The Traitor's Story

“What are you saying, Sam?” They both looked to the door. Hailey was standing there with a woman who Finn presumed was Maria, Jonas’s mother. It was Maria who’d spoken, with sorrow and pity and love. She looked at Finn now and said, “Mr. Harrington, I’ve just overheard your exchange. My husband is upset, as you can imagine, but the reason he doesn’t want me to know is that we do not believe in an eye for an eye, just as we do not believe in capital or even corporal punishment.”


She stepped into the room. Once again, there was a slight resemblance to her son, most notably in the striking eyes, but it seemed that two averagely attractive people had combined to produce a beautiful child. Maria Frost looked less battered than her husband, no doubt thanks to the sedation.

Finn noticed that Hailey stayed in the doorway, looking on with a mixture of concern and awkwardness.

When Maria reached them, she looked down at her husband and smiled, then back to Finn as she said, “So you think Sam has been right all along, that our son was murdered?”

“I’m afraid I do.”

“You’re basing this on the result of some Internet searches he made?”

She sounded skeptical but he said, “Yes, and I’m also aware of how flimsy that sounds, but I’m still certain of it.”

She nodded, accepting his certainty if nothing else. “And you could do these things that you talked of to my husband?”

“I could and I would, but not without your approval, and not until I know the truth of what happened.”

“The truth? The truth is that our son died, and nothing we do will ever bring him back.”

She rested her hand on Sam’s shoulder and gave it a light squeeze. He looked up at her and smiled.

“I made our beliefs clear, but a belief is nothing until it’s tested. I wish we could have remained high-minded our whole lives, I wish it so much, but this is where we are. We won’t be going to the police, Mr. Harrington.” She turned and looked at him, and gave him a faint smile, something that looked like gratitude. And then she left the room.

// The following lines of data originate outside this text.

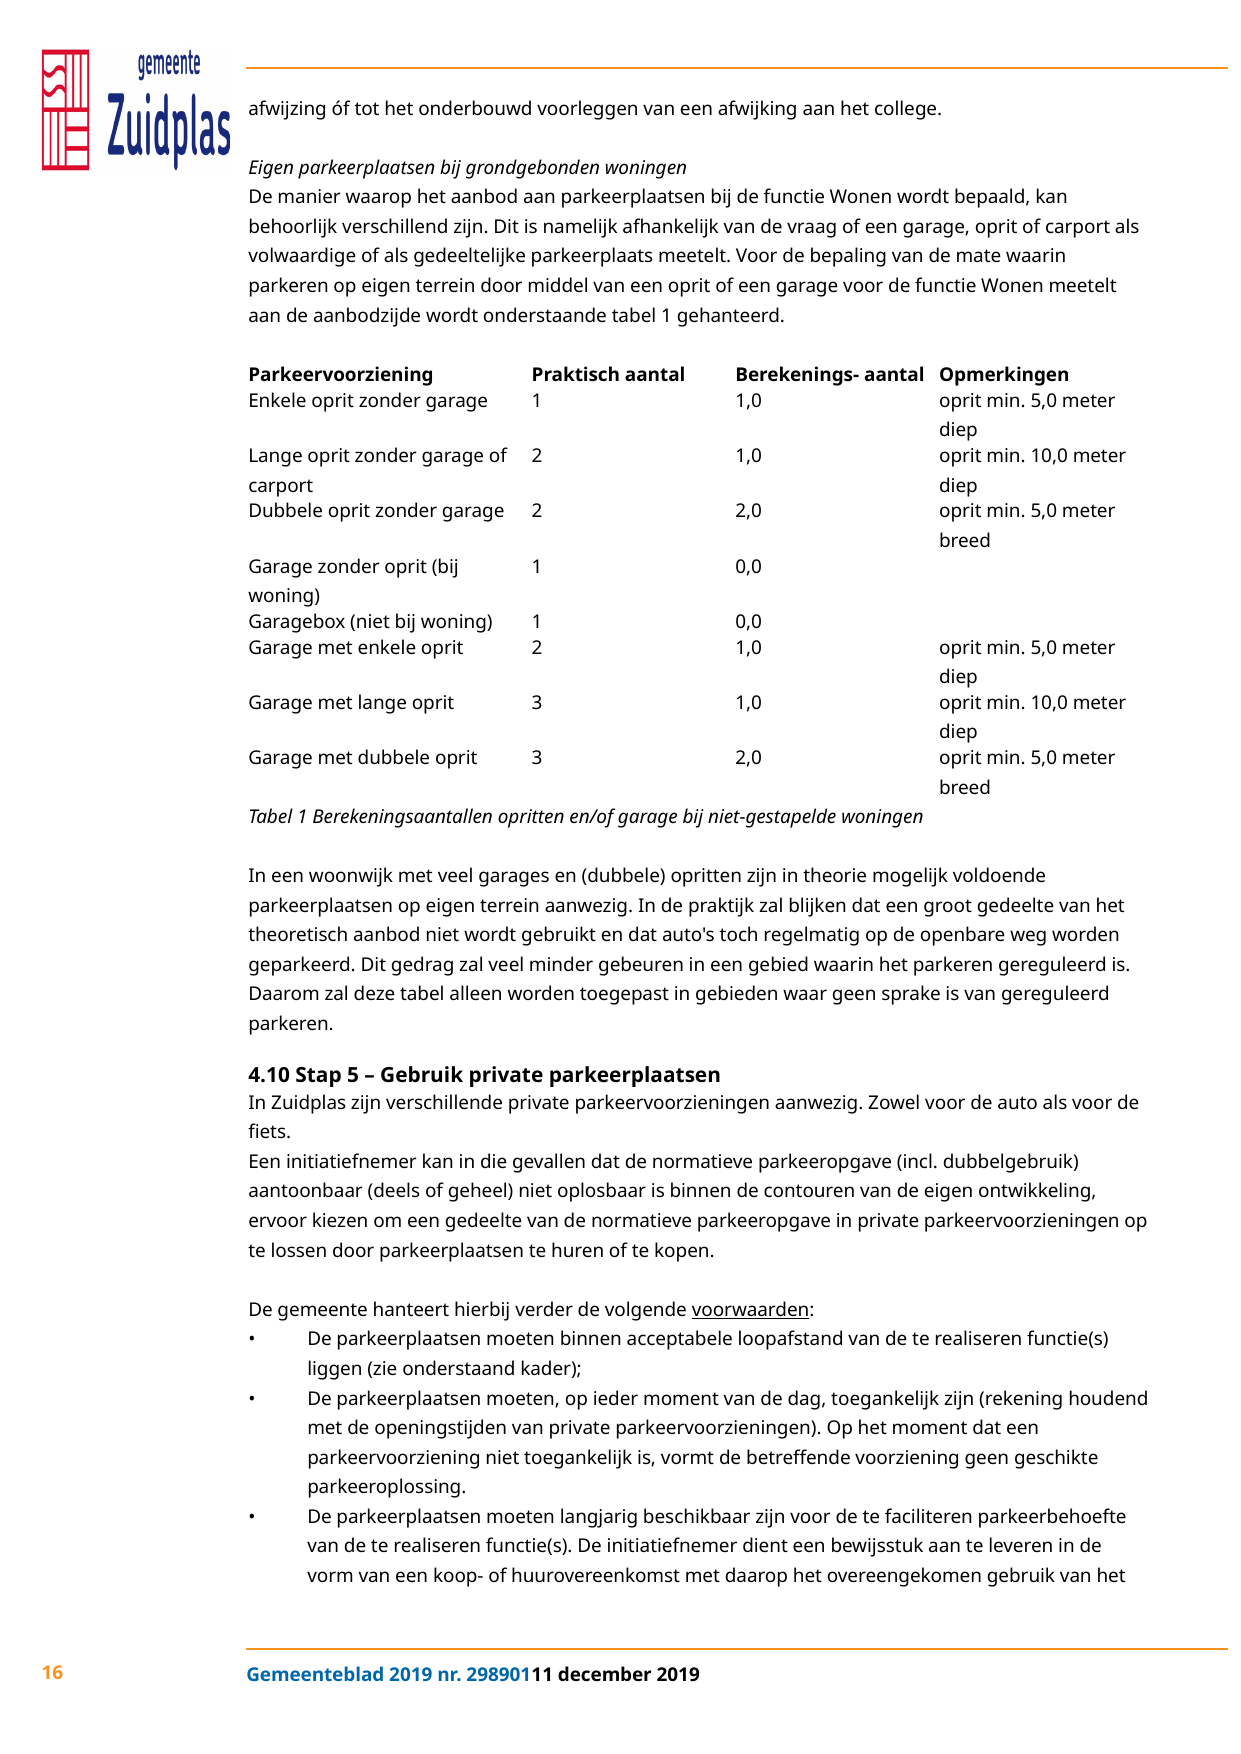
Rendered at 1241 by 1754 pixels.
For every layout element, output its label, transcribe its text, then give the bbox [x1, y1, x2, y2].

table_cell 1 [531, 387, 735, 442]
table_header Berekenings- aantal [735, 361, 939, 387]
table_cell 1,0 [735, 387, 939, 442]
table_cell Dubbele oprit zonder garage [248, 498, 531, 553]
table_cell oprit min. 10,0 meter diep [939, 689, 1152, 744]
table_cell Lange oprit zonder garage of carport [248, 442, 531, 497]
picture [41, 47, 231, 172]
list De parkeerplaatsen moeten langjarig beschikbaar zijn voor de te faciliteren parkeerbehoefte van de te realiseren functie(s). De initiatiefnemer dient een bewijsstuk aan te leveren in de vorm van een koop- of huurovereenkomst met daarop het overeengekomen gebruik van het [248, 1503, 1152, 1588]
table_cell Garage met lange oprit [248, 689, 531, 744]
table_cell [939, 608, 1152, 634]
table_cell Garagebox (niet bij woning) [248, 608, 531, 634]
table_cell 1,0 [735, 634, 939, 689]
text De gemeente hanteert hierbij verder de volgende voorwaarden: [248, 1296, 1152, 1322]
table_header Praktisch aantal [531, 361, 735, 387]
text Eigen parkeerplaatsen bij grondgebonden woningen [248, 154, 1152, 180]
list De parkeerplaatsen moeten binnen acceptabele loopafstand van de te realiseren functie(s) liggen (zie onderstaand kader); [248, 1326, 1152, 1381]
table_cell 2 [531, 498, 735, 553]
table_cell 2,0 [735, 745, 939, 800]
table_cell 2 [531, 442, 735, 497]
table_cell 1,0 [735, 442, 939, 497]
table_cell Enkele oprit zonder garage [248, 387, 531, 442]
table_cell 1 [531, 608, 735, 634]
table_cell 1 [531, 553, 735, 608]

Hailey remained still in the doorway, looking at Finn as if he’d transformed into a new person before her eyes. Finn gave her a reassuring smile, but she continued to stare blankly. He turned back to Sam.

“Sam, did you find Jonas’s Moleskine notebook? In his pockets or his jacket, maybe in his bag?”

Sam shook his head. “We searched everywhere, just for a note. It didn’t occur to me that the Moleskine was missing, but now that you mention it . . .”

“Maybe they took it.” Finn looked around the room, wondering where they’d picked him up. The Post-it note suggested he thought something might happen, but Finn couldn’t imagine them coming to the apartment. It was more likely that they’d waited for him as he got back from school. “Can I see where it happened?”

Sam nodded and stood, looking like an old man getting to his feet.

“And do you have a flashlight?”

“There are lights down there.”

“Even so.” Sam nodded and walked out of the room.

Hailey was still staring at Finn and he said, “You don’t have to come down to the basement. In fact, maybe you shouldn’t.”

“I’d like to.”

“Okay.”

“Did you mean what you said?”

“You weren’t meant to hear that.”

“But I did.”

He took a step toward her and noticed that she couldn’t help but brace herself, as if she no longer felt entirely safe with him. He stopped a few feet from her.

“The people I think did this, I have unfinished business with them, but even if I didn’t, and even though I only met Jonas a couple of times, I meant every word of what I said—I will find them and I will kill them.”

“Have you killed anyone before?”

He smiled a little and shook his head, and she seemed to understand and accept that it was a question he wouldn’t answer.

Sam appeared, holding out a flashlight, and Finn nodded and reached out for it.

And as they left the apartment, he realized that Jonas had not only played a part in helping Finn to see where he’d gone wrong these last years, he was now, inadvertently, helping him go back further still, to complete what should have been done in Kaliningrad.





Chapter Twenty-Six


When they got down to the basement, Sam pointed to an open doorway and said, “It’s through there. The light’s just inside. If you don’t mind, I’ll leave you here.”

“Thanks,” said Finn.

Hailey looked for a moment as if she’d changed her mind about seeing it herself, but she smiled sympathetically at Sam and said, “We’ll come up before we go.”

Sam nodded sadly and left.

Finn waited for Sam’s steps to reach the top of the stairs, then walked through the door and turned on the light. It was a big room, and though the central floor space was extensive, it was far from empty, with various wooden boxes and other old items stacked around the edges of the room, some of them under sheets.

There were wooden beams in the ceiling, and he guessed that Jonas had been tied up to one of them. There was a smell of disinfectant, and a patch on the stone floor that had been washed down and still looked damp, even now.

Hailey spotted it and said, “They washed the floor. But there wouldn’t have been any blood, would there?”